La Diputación de Valladolid aumenta en 120.000 euros la ayuda al Banco de Alimentos, Cáritas y Cruz Roja

El presidente de la Diputación de Valladolid, Conrado Íscar, ha firmado hoy con las entidades Cáritas, Cruz Roja y la Fundación Banco de Alimentos una adenda de 120.000 euros -40.000 en cada caso- a los convenios que mantiene con ellas para atender a personas con necesidades, con lo que la aportación total este año alcanza los 300.000 euros.

Íscar ha señalado que «la situación de necesidad de las familias se ha agravado enormemente» por los «estragos» que provoca la pandemia del coronavirus en lo económico y lo social, «originando enormes desequilibrios económicos que repercuten especialmente en las personas más vulnerables». Esta situación, como han explicado los tres representantes de las entidades sociales, ha superado las previsiones iniciales de las tres organizaciones.

Los convenios están dotados con 60.000 euros y se ha sumado una adenda de 40.000 euros para cada uno de ellos.

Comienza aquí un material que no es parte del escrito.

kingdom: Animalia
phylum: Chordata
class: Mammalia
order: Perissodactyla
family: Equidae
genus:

En total, 100.000 euros para cada entidad que se van a destinar a ayudas para el alquiler de viviendas para personas en riesgo de desahucio, a mujeres víctimas de violencia de género y ayudas para la alimentación de los menores en perodos vacacionales escolares y durante el cierre de los colegios y también en acciones de formación destinadas a mejorar la empleabilidad de las personas en riesgo de exclusión social.

De hecho, Conrado Íscar ha apuntado que las necesidades que detecta la Diputación de Valladolid en su labor de servicios sociales han vuelto a niveles previos a 2017, ya que en los últimos tres años habían descendido.

En el Banco de Alimentos, como ha explicado su presidente Jesús Mediavilla, la covid-19 ha hecho «insuficientes» las numerosas campañas de captación de alimentos para atender las necesidades de muchas familias de la provincia ya que algunas empresas y administraciones no han aportado las donaciones que solían realizar y de las que depende esta entidad.

El Banco de Alimentos ya tiene destino para esos 40.000 euros, que se dedicarán a adquirir productos con mucha incidencia en los más apropiados para garantizar la alimentación adecuada de los niños, como yogures (10.000 euros), huevos (10.000 euros), cacao soluble (10.000 euros) además de alimentos infantiles, y conservas de carne y pescado.

La entidad atiende en Valladolid a más de 16.000 personas actualmente, -más de 4.000 en la provincia-, unas 1.000 de ellas menores y ahora reciben una inyección para continuar el reparto de alimentos y para aliviar la situación de estas personas afectadas ya por la situación de vulnerabilidad y ahora por la crisis económica derivada de la pandemia.